Excerpt:
• • • • •

An automatic pitch correction system typically includes several stages, such as pitch extraction, deviation estimation, pitch shift processing, and cross-fade smoothing. However, designing these components with strategies often requires domain expertise and they are likely to fail on corner cases. In this paper, we present KaraTuner, an end-to-end neural architecture that predicts pitch curve and resynthesizes the singing voice directly from the tuned pitch and vocal spectrum extracted from the original recordings. Several vital technical points have been introduced in KaraTuner to ensure pitch accuracy, pitch naturalness, timbre consistency, and sound quality. A feed-forward Transformer is employed in the pitch predictor to capture long-term dependencies in the vocal spectrum and musical note. We also develop a pitch-controllable vocoder based on a novel source-filter block and the Fre-GAN architecture. KaraTuner obtains a higher preference than the rule-based pitch correction approach through A/B tests, and perceptual experiments show that the proposed vocoder achieves significant advantages in timbre consistency and sound quality compared with the parametric WORLD vocoder, phase vocoder and CLPC vocoder.

**Index Terms:** Singing Voice Synthesis, Pitch Prediction, Pitch Correction, Universal Neural Vocoder

## 1. Introduction

Pitch correction is a widely applied voice editing technique, as it improves the intonation of the singers and helps create professional music products. In the music production industry, pitch correction is often performed by professional music engineers with sufficient domain knowledge using commercial pitch correction tools such as Melodyne and Autotune. In recent years, there has been a growing interest in developing automatic pitch correction algorithms among researchers.

A common idea to improve singing performance is to adopt features from professional singers with the help of time warping algorithms. Luo et al. [1] proposed a canonical time warping algorithm [2] that combines the canonical correlation analysis with dynamic time warping to port pitch curves from professional recordings into user singing. Yong et al. [3] further transferred energy dynamics from professional singing. Recently, Liu et al. [4] proposed a novel Shape-Aware DTW (SADTW) algorithm, which ameliorates the robustness of existing time-warping approaches by considering the shape of the pitch curve rather than low-level features when calculating the optimal alignment path. A latent-mapping algorithm was also

designed to improve the vocal tone of the voice. However, deeply relying on a voice reference, in real-world applications these methods suffer from difficulties in template acquisition and their tuned performances are inevitably homogeneous in singing style. The data-driven approach proposed by Wager et al. [5] predicts pitch shifts from the difference between the singing voice and the accompaniment, which keeps the singing style to a greater extent and eases the homogeneity problem. However, the pitches identified from the accompaniment may not be accurate enough, and the pitch deviation is difficult to assess when the singer is severely off the correct melody. Score-based approaches like [6] and [7] usually use a set of rules to generate a target pitch curve from the given MIDI sequence. Although a note template is convenient to produce and is more reliable than the accompaniment, these strategies require careful parameter tuning and are not robust with corner cases.

• • • • •

Listed records:
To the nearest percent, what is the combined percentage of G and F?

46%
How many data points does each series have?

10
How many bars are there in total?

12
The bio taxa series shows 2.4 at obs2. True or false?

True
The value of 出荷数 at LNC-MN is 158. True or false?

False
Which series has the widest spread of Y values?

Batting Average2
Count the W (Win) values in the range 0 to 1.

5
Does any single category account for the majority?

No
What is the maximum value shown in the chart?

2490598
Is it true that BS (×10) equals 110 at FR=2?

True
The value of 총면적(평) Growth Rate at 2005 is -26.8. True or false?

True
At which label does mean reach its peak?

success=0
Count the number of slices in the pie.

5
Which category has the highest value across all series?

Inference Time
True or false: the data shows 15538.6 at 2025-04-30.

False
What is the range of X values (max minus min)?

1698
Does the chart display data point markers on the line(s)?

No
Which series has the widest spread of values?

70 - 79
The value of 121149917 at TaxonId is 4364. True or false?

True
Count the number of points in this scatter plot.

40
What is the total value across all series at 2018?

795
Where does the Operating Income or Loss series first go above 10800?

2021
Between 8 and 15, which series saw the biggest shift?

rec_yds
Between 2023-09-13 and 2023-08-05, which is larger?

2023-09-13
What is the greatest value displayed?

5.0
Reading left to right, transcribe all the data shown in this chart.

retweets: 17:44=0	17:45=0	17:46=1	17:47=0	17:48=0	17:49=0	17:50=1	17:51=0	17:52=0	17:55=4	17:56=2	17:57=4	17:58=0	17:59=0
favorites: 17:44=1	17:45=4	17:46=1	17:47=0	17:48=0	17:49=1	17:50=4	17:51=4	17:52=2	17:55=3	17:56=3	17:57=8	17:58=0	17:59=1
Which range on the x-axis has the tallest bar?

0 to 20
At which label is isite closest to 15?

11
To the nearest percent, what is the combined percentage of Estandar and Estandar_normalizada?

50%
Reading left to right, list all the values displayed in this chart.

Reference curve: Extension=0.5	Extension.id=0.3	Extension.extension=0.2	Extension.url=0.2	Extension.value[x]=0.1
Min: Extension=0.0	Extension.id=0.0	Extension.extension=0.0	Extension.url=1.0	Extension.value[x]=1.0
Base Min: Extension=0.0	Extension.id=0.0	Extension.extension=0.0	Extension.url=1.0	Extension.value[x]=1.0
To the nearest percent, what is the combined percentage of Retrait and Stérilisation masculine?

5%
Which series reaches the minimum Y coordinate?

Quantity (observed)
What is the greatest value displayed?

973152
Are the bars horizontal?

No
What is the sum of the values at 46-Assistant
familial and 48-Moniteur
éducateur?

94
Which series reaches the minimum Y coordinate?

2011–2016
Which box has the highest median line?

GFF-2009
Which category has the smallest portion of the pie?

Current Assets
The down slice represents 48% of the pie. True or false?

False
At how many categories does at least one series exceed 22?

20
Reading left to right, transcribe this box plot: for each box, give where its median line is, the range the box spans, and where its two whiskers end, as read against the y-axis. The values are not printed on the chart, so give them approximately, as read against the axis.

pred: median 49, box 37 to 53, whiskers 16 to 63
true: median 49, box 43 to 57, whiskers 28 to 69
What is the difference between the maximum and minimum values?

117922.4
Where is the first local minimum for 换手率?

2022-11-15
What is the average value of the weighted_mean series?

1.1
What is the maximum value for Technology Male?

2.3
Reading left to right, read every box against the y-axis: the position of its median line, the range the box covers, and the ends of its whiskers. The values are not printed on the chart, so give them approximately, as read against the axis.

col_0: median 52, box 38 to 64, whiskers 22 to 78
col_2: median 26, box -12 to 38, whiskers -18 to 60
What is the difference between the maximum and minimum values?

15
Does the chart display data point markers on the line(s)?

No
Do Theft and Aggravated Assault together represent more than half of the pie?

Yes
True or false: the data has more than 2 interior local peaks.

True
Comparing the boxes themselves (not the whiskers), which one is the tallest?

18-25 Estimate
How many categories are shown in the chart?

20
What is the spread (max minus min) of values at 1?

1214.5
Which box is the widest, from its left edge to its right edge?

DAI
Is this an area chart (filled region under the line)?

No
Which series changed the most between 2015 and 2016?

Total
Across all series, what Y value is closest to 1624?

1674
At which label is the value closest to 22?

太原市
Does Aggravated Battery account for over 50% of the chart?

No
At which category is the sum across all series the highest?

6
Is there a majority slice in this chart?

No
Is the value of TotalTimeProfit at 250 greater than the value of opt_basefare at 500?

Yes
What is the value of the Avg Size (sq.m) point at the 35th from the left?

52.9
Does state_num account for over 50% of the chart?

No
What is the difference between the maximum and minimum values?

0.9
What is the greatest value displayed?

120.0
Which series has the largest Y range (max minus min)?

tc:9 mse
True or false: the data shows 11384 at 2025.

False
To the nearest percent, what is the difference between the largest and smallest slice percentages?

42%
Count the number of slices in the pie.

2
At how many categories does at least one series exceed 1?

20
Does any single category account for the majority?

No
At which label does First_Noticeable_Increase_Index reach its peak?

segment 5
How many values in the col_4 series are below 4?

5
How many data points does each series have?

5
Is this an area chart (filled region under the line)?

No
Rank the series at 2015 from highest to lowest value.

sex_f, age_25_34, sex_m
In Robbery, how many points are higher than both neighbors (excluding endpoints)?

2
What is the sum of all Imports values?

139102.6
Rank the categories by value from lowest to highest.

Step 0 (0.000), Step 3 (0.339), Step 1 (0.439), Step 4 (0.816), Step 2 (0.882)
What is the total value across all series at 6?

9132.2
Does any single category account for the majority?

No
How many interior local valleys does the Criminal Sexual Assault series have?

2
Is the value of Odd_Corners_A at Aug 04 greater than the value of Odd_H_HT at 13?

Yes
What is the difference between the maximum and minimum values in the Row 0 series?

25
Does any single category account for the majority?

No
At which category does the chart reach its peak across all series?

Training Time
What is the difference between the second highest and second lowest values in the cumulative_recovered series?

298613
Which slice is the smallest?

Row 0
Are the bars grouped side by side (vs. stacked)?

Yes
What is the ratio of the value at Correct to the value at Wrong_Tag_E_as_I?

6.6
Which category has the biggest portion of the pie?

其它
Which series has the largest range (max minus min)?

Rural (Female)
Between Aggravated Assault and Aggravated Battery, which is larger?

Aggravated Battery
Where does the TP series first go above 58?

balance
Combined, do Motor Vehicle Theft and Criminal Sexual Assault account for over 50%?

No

• • • • •

Problems to work on:
A. Please write out the stretch of the pitch correction text above from "## 1. Introduction" through "algorithms among researchers.".
B. Translate this sentence from the pitch correction text into Spanish: "A feed-forward Transformer is employed in the pitch predictor to capture long-term dependencies in the vocal spectrum and musical note."

Answers to the problems:
A.
## 1. Introduction

Pitch correction is a widely applied voice editing technique, as it improves the intonation of the singers and helps create professional music products. In the music production industry, pitch correction is often performed by professional music engineers with sufficient domain knowledge using commercial pitch correction tools such as Melodyne and Autotune. In recent years, there has been a growing interest in developing automatic pitch correction algorithms among researchers.

B. En el predictor de tono se emplea un Transformer de propagación hacia adelante para capturar las dependencias a largo plazo en el espectro vocal y la nota musical.